Amazon.com: 3.0 out of 5 stars 3 reviews
8 of 8 people found the following review helpful
4.0 out of 5 stars "Hellish dark and smells of cheese." 15 July 2004
By ealovitt - Published on Amazon.com
Format: Hardcover Verified Purchase
What could possibly be more appealing to Michael Innes's two literate detectives, Charles Honeybath the painter and Sir John Appleby, retired Commissioner of the Metropolitan Police (Scotland Yard), than a forbidden library? Its owner, Squire Grinton hates books and there is an unspoken understanding that his library is off-limits to his guests.
Honeybath is poking about Grinton, searching for a background against which to paint the squire. He has decided to paint Terence Grinton in his hunting pinks, but has also made it clear that adding a horse to the portrait would be very expensive. "With a favourite groom thrown in it would be classifiable as a conversation piece, and so cost the earth." It is at this point in the decision-making process (no groom no horse) that Honeybath, member of the Royal Academy and portrait painter to Peers of the Realm wanders into the forbidden library.

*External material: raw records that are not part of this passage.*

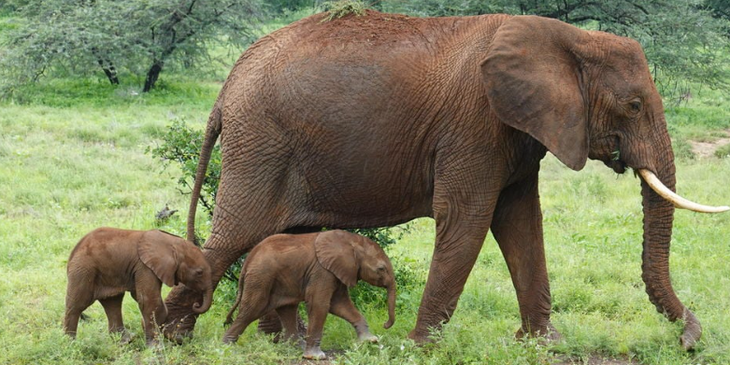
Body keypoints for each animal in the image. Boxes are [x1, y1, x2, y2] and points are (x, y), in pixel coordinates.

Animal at [63, 228, 212, 344]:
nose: (196, 305)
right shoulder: (144, 267)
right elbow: (148, 300)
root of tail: (73, 252)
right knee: (77, 305)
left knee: (112, 302)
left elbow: (143, 297)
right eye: (199, 272)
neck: (172, 243)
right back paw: (70, 344)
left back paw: (126, 341)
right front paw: (155, 346)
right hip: (83, 270)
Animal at [222, 229, 396, 360]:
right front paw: (316, 357)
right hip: (261, 277)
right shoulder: (321, 271)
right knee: (251, 310)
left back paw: (296, 348)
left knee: (287, 310)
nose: (385, 325)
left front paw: (370, 341)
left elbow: (340, 305)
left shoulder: (336, 271)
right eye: (381, 269)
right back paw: (226, 348)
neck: (351, 240)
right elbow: (320, 304)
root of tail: (248, 259)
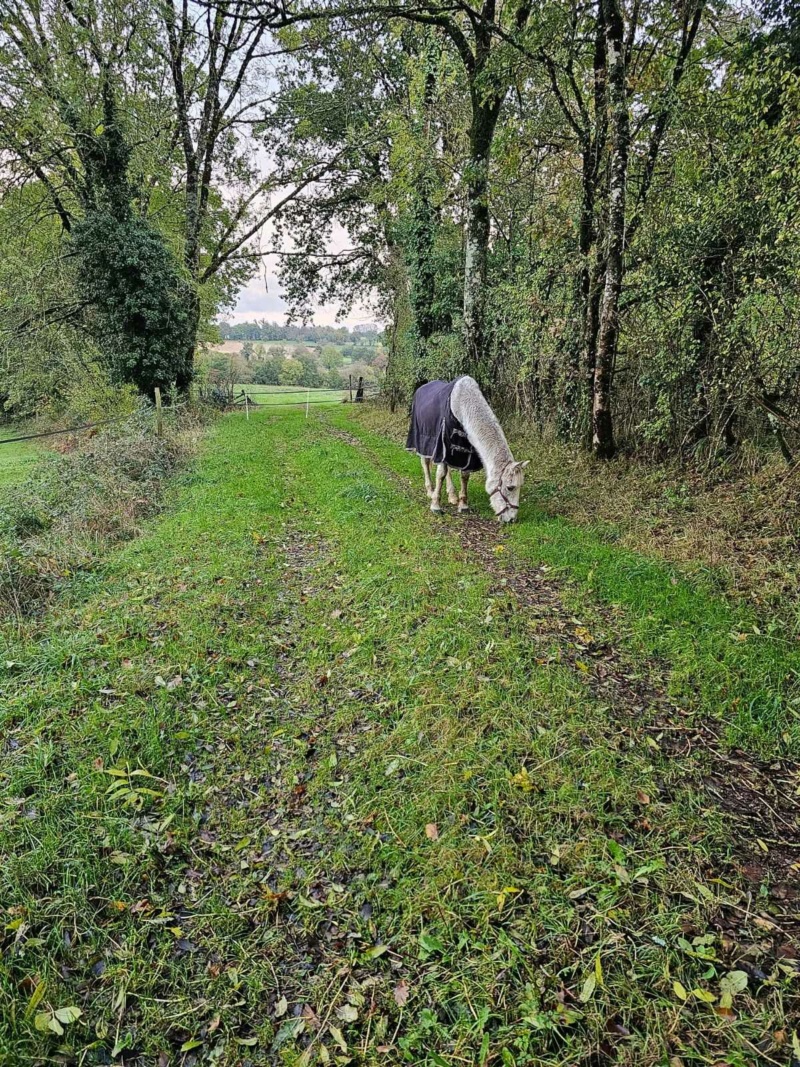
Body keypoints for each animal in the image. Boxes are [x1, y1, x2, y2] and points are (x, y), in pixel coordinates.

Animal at [407, 377, 533, 522]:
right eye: (510, 487)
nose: (512, 519)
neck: (462, 406)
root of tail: (422, 387)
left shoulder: (467, 453)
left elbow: (464, 476)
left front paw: (463, 505)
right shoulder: (442, 445)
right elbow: (441, 474)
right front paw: (435, 506)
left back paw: (452, 496)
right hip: (424, 441)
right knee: (425, 463)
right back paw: (430, 491)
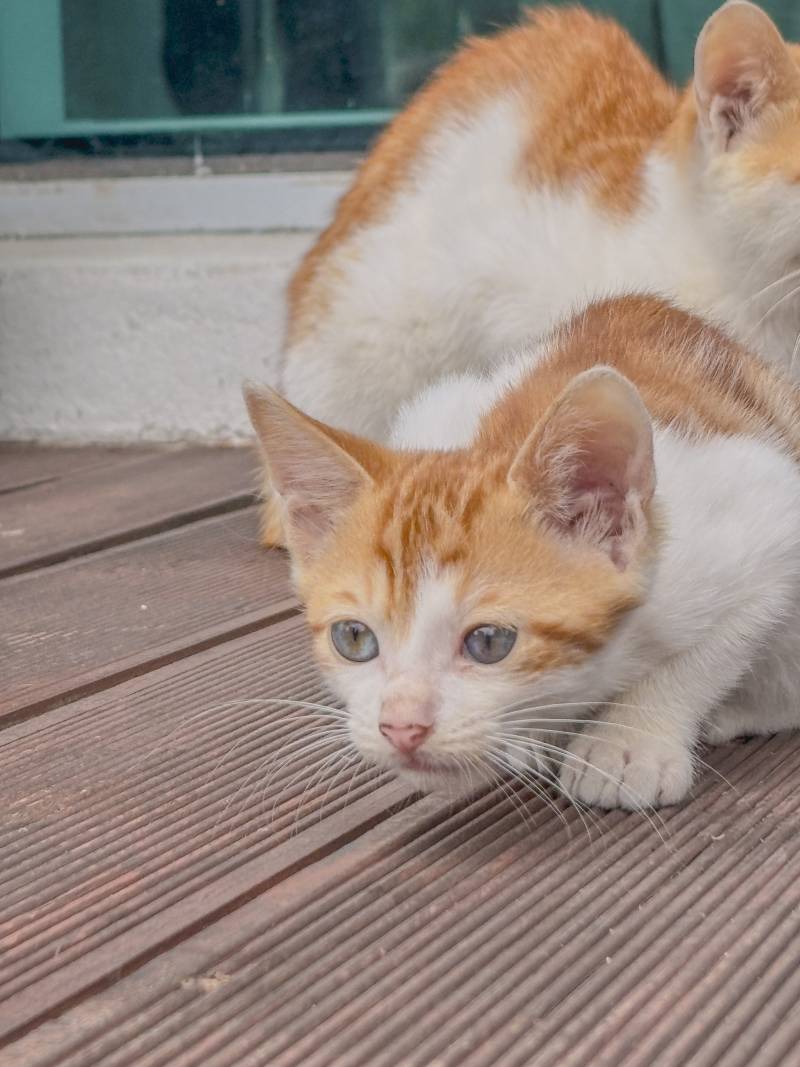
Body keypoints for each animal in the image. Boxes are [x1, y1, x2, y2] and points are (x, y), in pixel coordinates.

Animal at [247, 296, 800, 810]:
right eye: (354, 638)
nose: (401, 727)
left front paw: (627, 744)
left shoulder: (766, 522)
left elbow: (707, 653)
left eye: (490, 642)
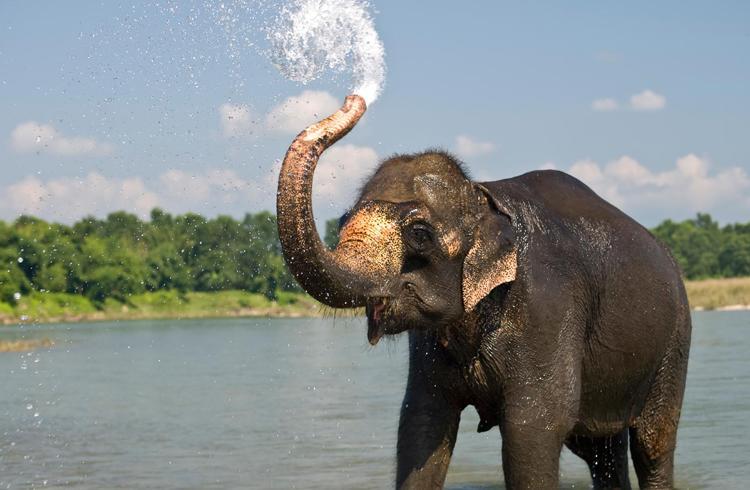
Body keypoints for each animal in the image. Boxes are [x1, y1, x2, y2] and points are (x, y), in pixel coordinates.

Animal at [276, 94, 692, 488]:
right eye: (343, 220)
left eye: (419, 234)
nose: (354, 99)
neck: (484, 197)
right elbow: (421, 423)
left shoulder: (548, 307)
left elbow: (533, 429)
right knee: (599, 450)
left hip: (675, 342)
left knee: (652, 444)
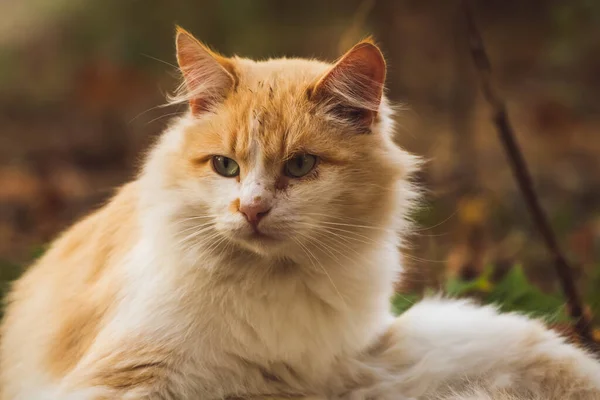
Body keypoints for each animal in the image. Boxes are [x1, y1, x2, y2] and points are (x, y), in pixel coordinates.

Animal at [1, 26, 600, 398]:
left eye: (301, 166)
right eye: (225, 166)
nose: (251, 209)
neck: (271, 286)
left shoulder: (346, 368)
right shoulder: (127, 376)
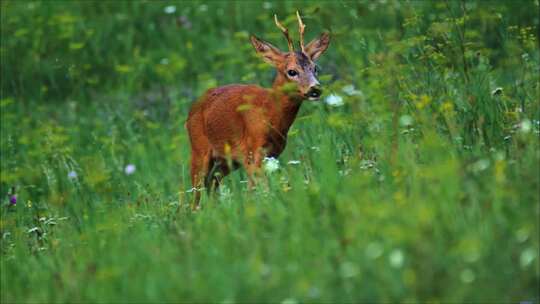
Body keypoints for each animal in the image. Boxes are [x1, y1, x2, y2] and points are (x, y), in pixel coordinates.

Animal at [186, 11, 330, 207]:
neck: (270, 114)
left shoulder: (271, 155)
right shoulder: (252, 152)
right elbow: (262, 191)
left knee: (212, 182)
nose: (315, 89)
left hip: (226, 160)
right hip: (199, 149)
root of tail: (192, 109)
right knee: (196, 192)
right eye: (292, 71)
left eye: (315, 68)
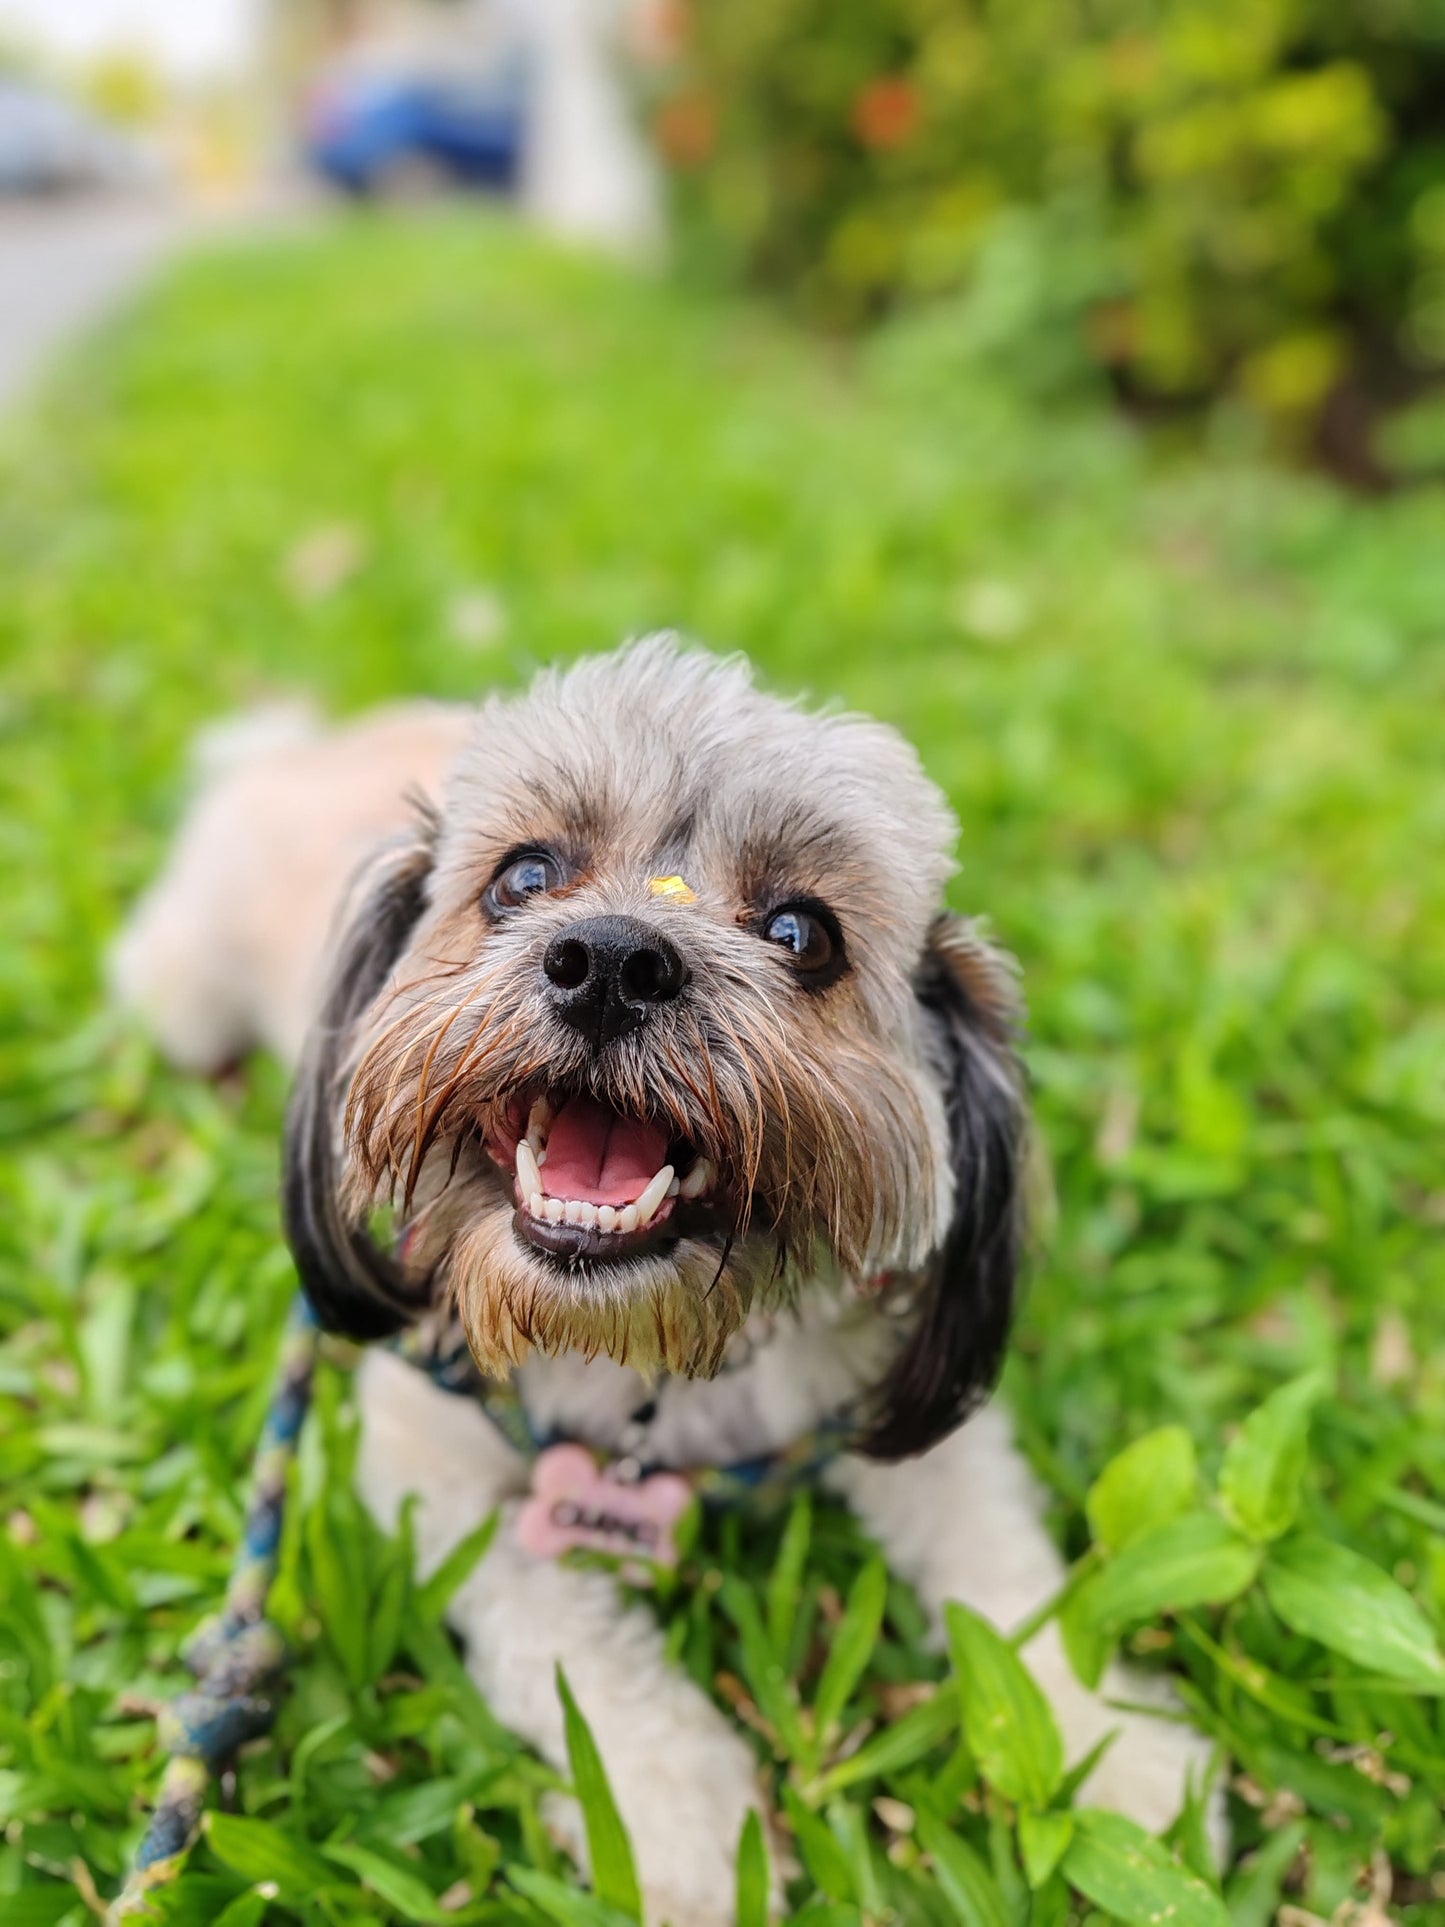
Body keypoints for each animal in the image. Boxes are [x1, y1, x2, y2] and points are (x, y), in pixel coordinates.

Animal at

Naturally he finds a dead body. Most especially Honeybath notes its expression of malign glee. He locks up the library and returns with his friend, Sir John Appleby.
The body is gone and there is a smell of toasted cheese wafting through the stale air of the library.
Corpses don't scamper off, not even in Michael Innes's most surreal novels and "Honeybath and Appleby" is just a pleasant locked-room mystery with a manor house full of eccentric suspects, including its book-hating squire. There is also an autodidactic butler, a shady son-in-law, various antique professors, a long-lost satire from the pen of Alexander Pope, and a phony medium who goes about clasping her bosom and proclaiming, "Woe to profane inquirers into forbidden things."
Indeed. Spend a pleasant evening in your library reading this minor but enjoyable Innes.
0 of 3 people found the following review helpful
1.0 out of 5 stars yuck 30 Dec. 2014
By Sharon Macdonald - Published on Amazon.com
Format: Kindle Edition Verified Purchase
this went on and on forever saying nothing. did not enjoy any part of it.
2 of 2 people found the following review helpful
4.0 out of 5 stars There's a body in the library. Oh, my! 19 Jun. 2016
By Shirley Y. Thomas - Published on Amazon.com
Format: Paperback
And now it's disappeared. Oh, dear! Thus begins this delightful romp. I've developed the habit of reading at top speed, gobbling up books written by contemporary writers by the dozen each month. But this book required me to slow down and fall into the rythm of the prose, to savor especially the sometimes sparkling dialogue. I was struck by Innes' obvious intellect and wit and wanted to pay his writing the respect it deserves. Part farce, part mystery, and totally entertaining, this book seems to have been written rather late in Innes' career. This is the first of his books I've read. I plan to go back and rectify that deficiency.